J. Crew Offers a Tote-ally Useless Way to ‘Help’ Nepal

(screenshot via jcrew.com)

(screenshot via jcrew.com) (click to enlarge)

Just in time for your summer beach trip, J. Crew has released a limited-edition tote bag emblazoned with a Slurpee-shaded landscape and discreet sans serif lettering wishing "Love to Nepal." The eye-catching infrared image, captured by New York–based photographer Sean Lynch, features Nepal's Annapurna mountain range, according to the brand's website. The fashion label states that it will donate 50% of the proceeds from the tote's sales to the American Red Cross's relief efforts in the recently earthquake-devastated country.

While this certainly isn't the first time a brand has commodified a disaster, epidemic, or other charity cause to help boost sales and bolster buyers' perceived virtue, what is particularly interesting about this case is Lynch's image and the resemblance it bears to another contemporary photographer's work: Richard Mosse. The Irish artist gained acclaim for his 2012 photo series Infra, which captures the war-torn Congolese landscape using a discontinued film, Kodak Aerochrome. Originally developed for wartime government surveillance since it made camouflage easy to spot, the film provides Mosse with a convenient war-related medium in addition to lending the photos their signature rubicund hue.

Richard Mosse, "Suspicious Minds" (North Kivu, Eastern Congo, 2012), digital c-print, 122 x 152 cm, edition of 2 (image courtesy the artist and Jack Shainman Gallery) (click to enlarge)

Richard Mosse, "Suspicious Minds" (North Kivu, Eastern Congo, 2012), digital c-print, 122 x 152 cm, edition of 2 (image courtesy the artist and Jack Shainman Gallery) (click to enlarge)

Infrared photography is not a new technology, and its use isn't the purview of any one photographer. Judging from Lynch's Tumblr, he has been creating infrared images for at least as long as Mosse, and his Nepalese series precedes the country's recent earthquakes by nearly two years. Unlike Mosse, whose infrared use is limited to the Congo, Lynch has captured numerous other ultraviolet vistas, ranging from New York's Central Park to Utah's national parks.

Yet what Lynch's and Mosse's photographs share, besides their candy-hued hills, is a fetishized landscape that challenges reality. Because infrared film reveals color wavelengths that the naked eye can't detect, this style of photography implies that we can see more through the image than we otherwise could in person.

With regard to Mosse especially, the luscious infrared tones abstract the land they depict. Amidst the fantastic vegetation, the harsh realities of war become grotesquely real — guns appear flatly gray, soldiers' uniforms are often a muddy brown, skulls remain staunchly bone white. It is the tension between seduction and abjection that imparts critical weight to Mosse's photos.

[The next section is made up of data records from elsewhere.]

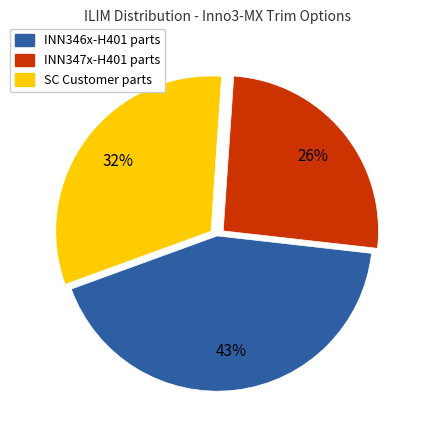

Is there a majority slice in this chart?

No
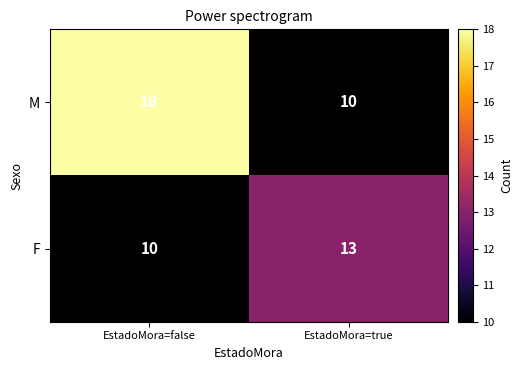

What is the total value across all series at EstadoMora=true?

23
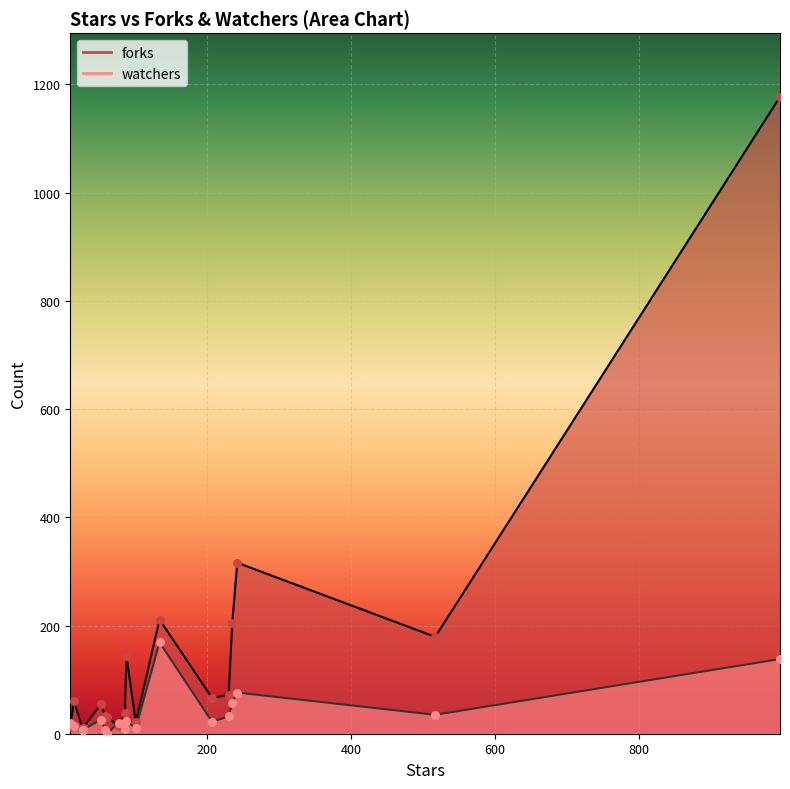

What are all the series names shown in the legend?

forks, watchers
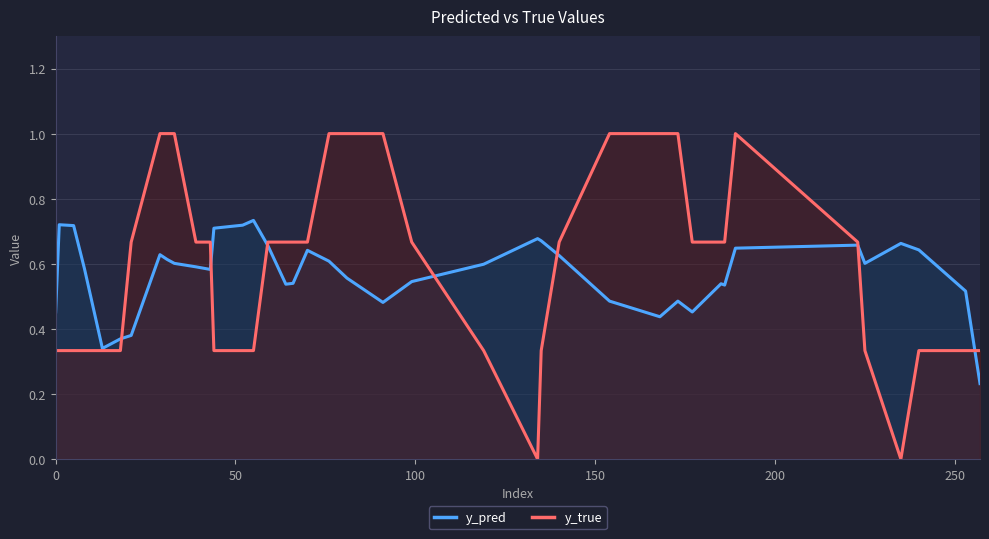

List the series in order of their peak value, lowest first.

y_pred, y_true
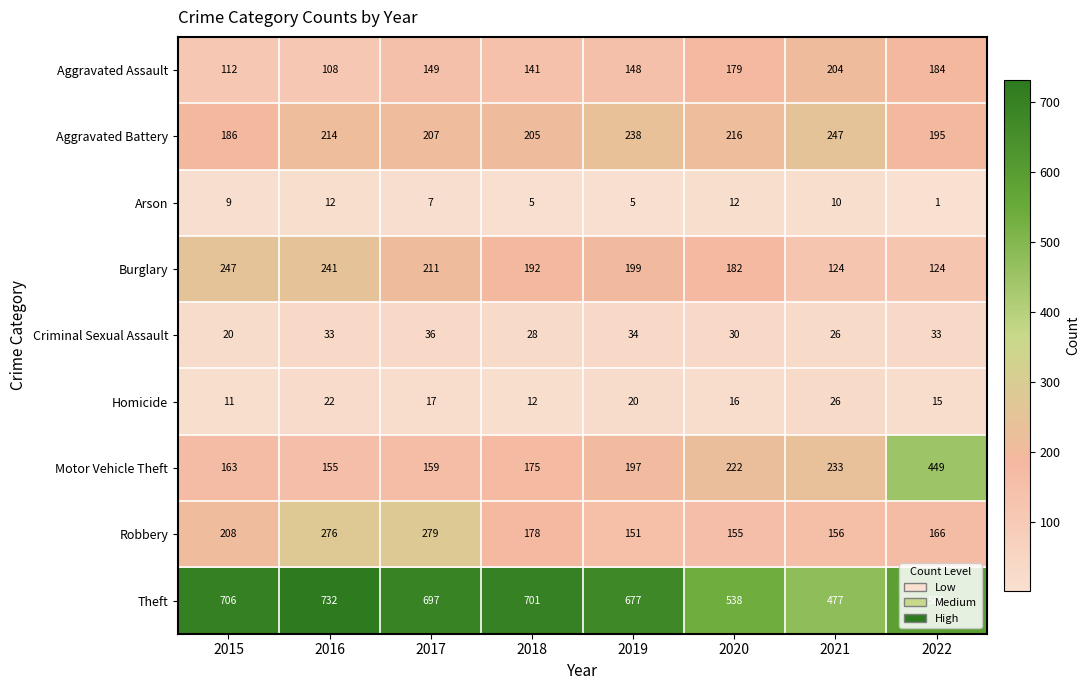

Between 2018 and 2019, which series saw the biggest shift?

Aggravated Battery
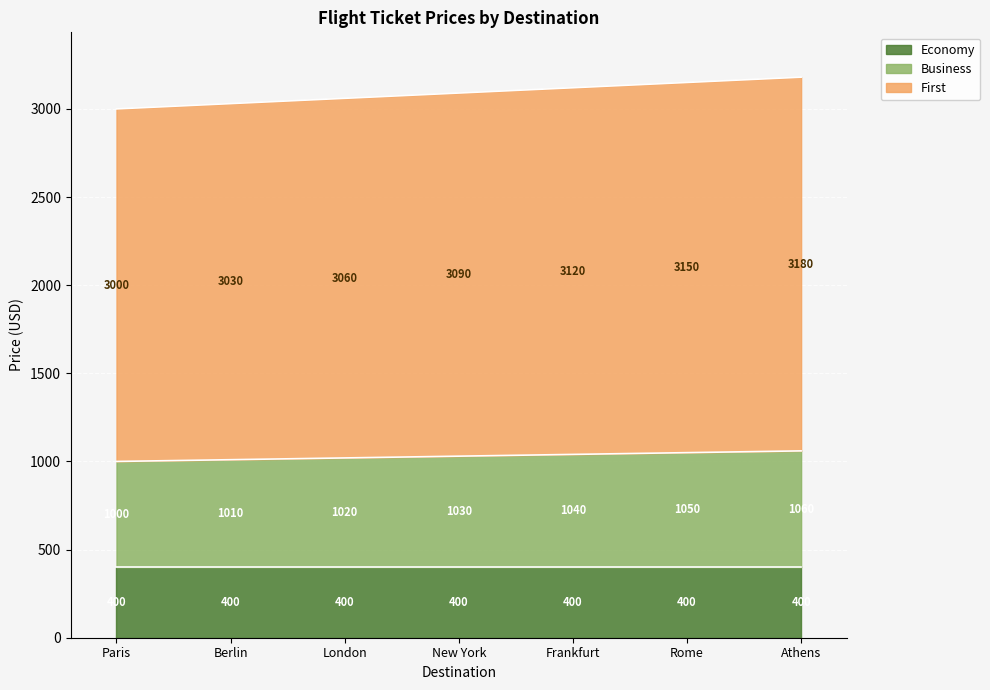

How many values in the First series are below 3090?

3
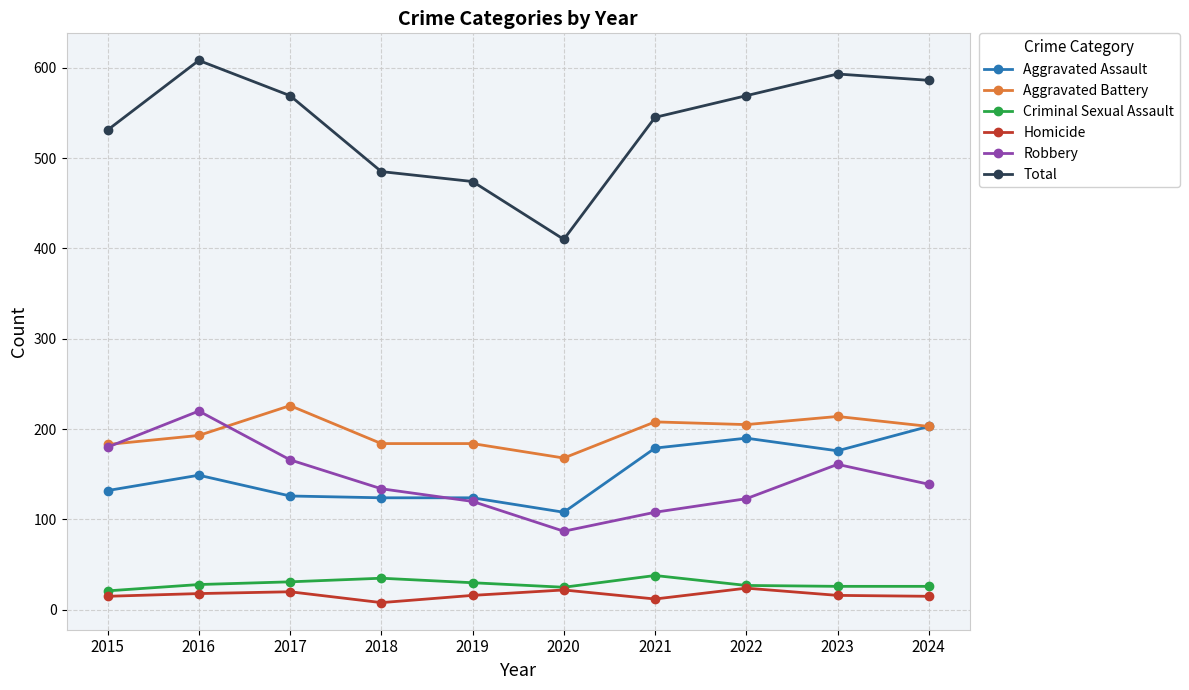

What is the smallest value displayed?

8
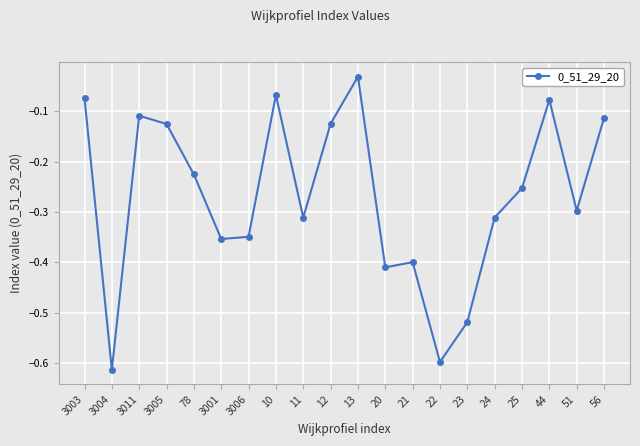

Which has a higher value, 25 or 20?

25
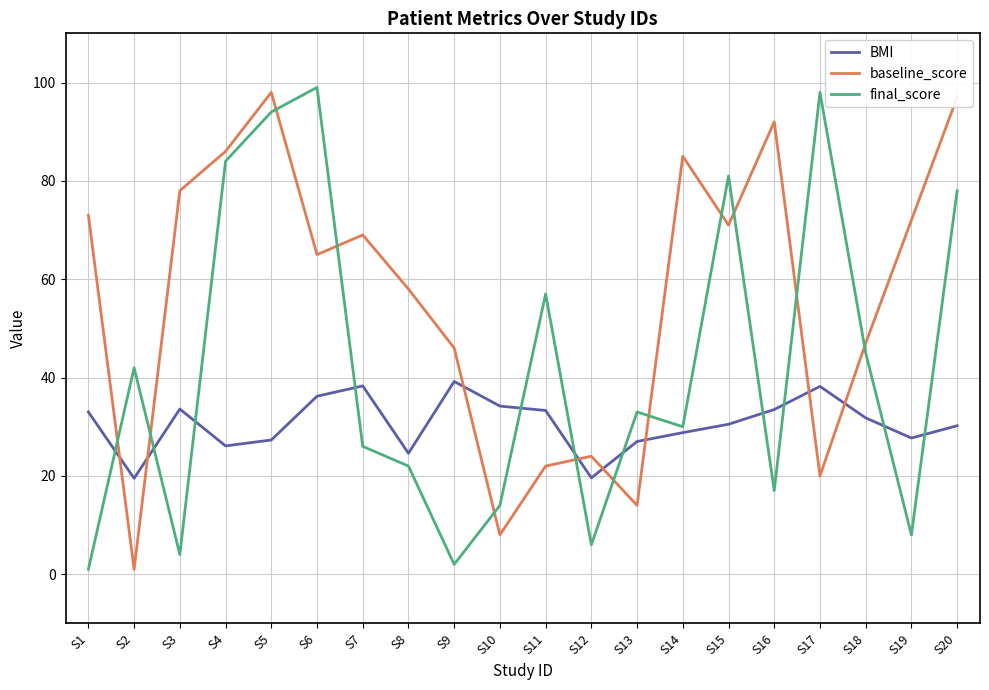

Between S2 and S4, which series saw the biggest shift?

baseline_score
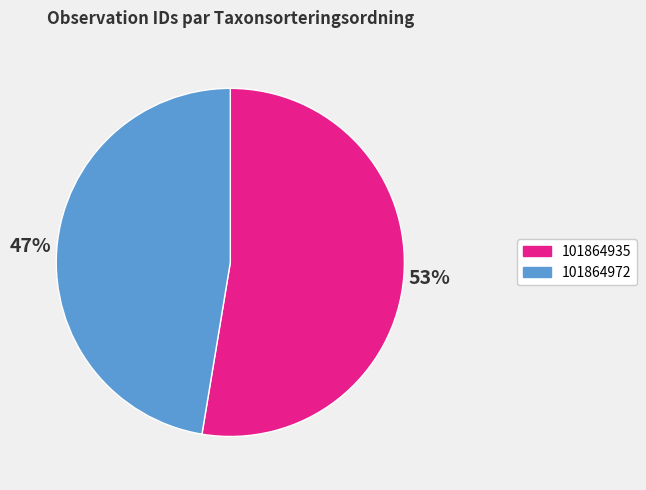

Between 101864972 and 101864935, which is larger?

101864935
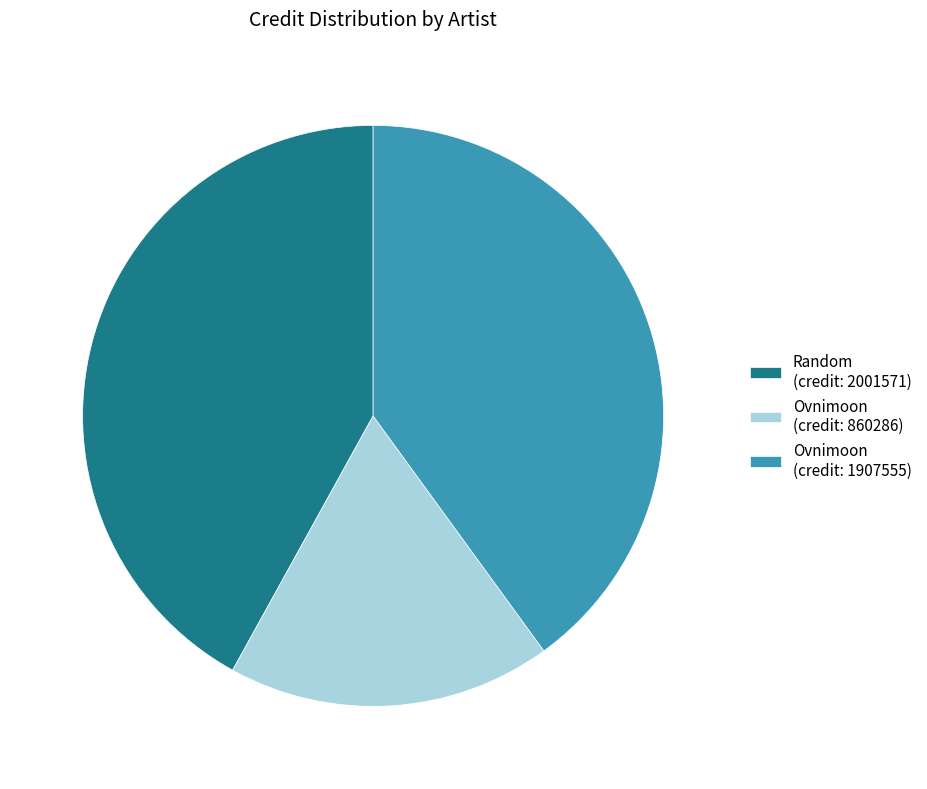

Which category has the biggest portion of the pie?

Random (credit: 2001571)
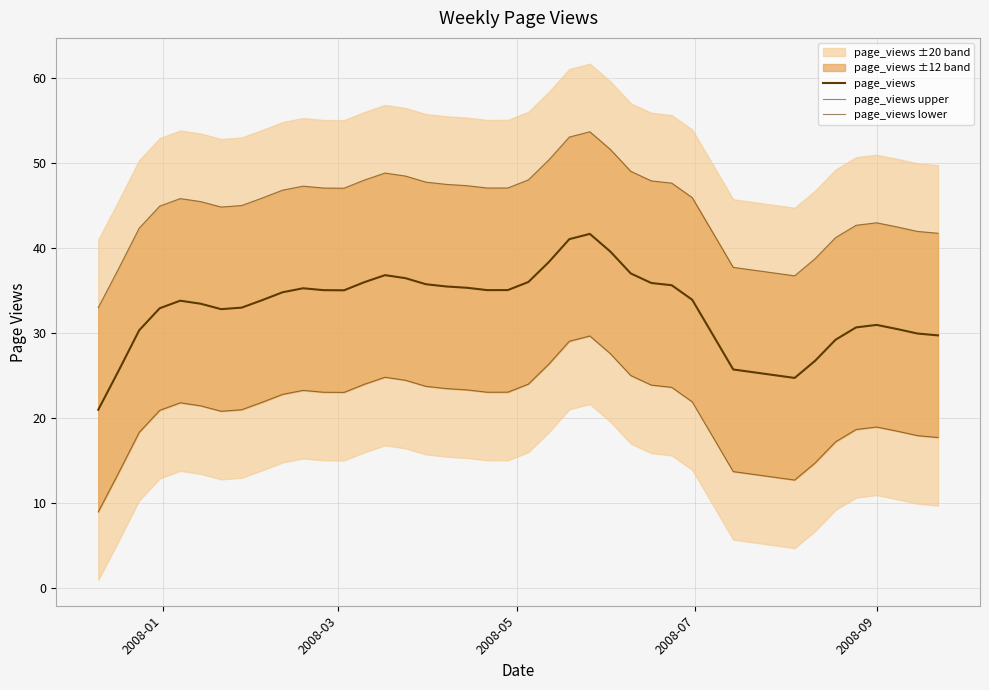

True or false: page_views lower and page_views upper intersect in this chart.

False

Lynch's Nepalese landscapes are less overtly political and instead seem largely aesthetically driven. They showcase breathtaking mountain landscapes devoid of people and quaint huts seemingly empty of inhabitants. Without the grossly human element that grounds Mosse's images, Lynch's infrared style fetishizes an already mythologized, underprivileged, non-Western country. The film obscures the economic realities of a struggling nation and reduces it to a visual experience ripe for Western audiences.

By plastering Lynch's Annapurna vista on a canvas tote to marginally benefit victims of Nepal's back-to-back earthquakes this spring, J. Crew is trying to capitalize on the abject sublime, which in this case fails to present anything more than an illusory candy land. The bag further objectifies a now devastated nation, reducing it to a palatable consumer item that gestures toward philanthropic awareness but ultimately just confirms what we already knew about summer style — bright colors are in.